- _Prompt_
Each line of the data below that includes the string "behavior" must be copied.

- _Data provided_
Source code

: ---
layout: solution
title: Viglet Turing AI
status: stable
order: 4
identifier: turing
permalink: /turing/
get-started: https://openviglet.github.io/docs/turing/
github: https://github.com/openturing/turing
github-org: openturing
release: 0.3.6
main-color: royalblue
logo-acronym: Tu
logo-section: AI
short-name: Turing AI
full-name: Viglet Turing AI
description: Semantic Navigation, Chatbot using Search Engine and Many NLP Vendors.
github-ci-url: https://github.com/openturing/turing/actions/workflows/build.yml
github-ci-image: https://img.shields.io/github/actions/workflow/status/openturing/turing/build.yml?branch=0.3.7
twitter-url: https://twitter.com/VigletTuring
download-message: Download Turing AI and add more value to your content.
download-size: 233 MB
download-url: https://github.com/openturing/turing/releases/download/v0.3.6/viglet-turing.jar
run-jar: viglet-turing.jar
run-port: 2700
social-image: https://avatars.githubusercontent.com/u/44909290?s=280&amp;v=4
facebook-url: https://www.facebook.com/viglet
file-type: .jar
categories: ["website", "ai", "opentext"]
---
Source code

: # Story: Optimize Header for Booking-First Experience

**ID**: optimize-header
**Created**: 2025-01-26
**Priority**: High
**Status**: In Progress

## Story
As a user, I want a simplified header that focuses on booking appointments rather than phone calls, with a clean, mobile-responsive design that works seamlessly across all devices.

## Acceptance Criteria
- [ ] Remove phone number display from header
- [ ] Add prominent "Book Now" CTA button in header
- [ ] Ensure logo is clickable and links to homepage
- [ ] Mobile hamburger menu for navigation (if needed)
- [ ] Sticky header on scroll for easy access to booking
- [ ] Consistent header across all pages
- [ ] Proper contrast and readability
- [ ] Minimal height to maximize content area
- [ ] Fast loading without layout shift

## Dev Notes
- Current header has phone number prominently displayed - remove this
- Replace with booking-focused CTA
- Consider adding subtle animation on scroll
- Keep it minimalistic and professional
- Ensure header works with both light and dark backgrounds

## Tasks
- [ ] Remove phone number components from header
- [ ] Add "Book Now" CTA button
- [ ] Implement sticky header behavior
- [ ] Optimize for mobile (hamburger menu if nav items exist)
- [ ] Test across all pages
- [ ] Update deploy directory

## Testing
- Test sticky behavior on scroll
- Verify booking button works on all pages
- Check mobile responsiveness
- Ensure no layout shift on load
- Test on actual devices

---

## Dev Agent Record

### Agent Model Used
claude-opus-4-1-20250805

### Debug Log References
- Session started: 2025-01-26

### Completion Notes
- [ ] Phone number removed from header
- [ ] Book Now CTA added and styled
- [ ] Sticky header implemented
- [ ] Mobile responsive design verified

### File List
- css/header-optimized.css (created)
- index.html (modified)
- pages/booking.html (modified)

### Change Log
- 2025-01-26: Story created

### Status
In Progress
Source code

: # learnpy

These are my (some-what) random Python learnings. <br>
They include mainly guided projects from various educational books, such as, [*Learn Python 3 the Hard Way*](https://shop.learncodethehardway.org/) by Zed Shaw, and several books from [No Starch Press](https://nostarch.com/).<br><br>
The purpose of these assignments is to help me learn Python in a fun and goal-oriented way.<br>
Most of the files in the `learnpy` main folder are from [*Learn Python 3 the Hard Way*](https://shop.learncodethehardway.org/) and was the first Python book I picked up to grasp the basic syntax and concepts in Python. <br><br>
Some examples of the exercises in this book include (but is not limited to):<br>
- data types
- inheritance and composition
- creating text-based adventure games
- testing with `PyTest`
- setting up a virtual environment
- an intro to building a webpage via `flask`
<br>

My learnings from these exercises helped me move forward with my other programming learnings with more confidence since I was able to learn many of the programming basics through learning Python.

- _Response_
- [ ] Implement sticky header behavior
- Test sticky behavior on scroll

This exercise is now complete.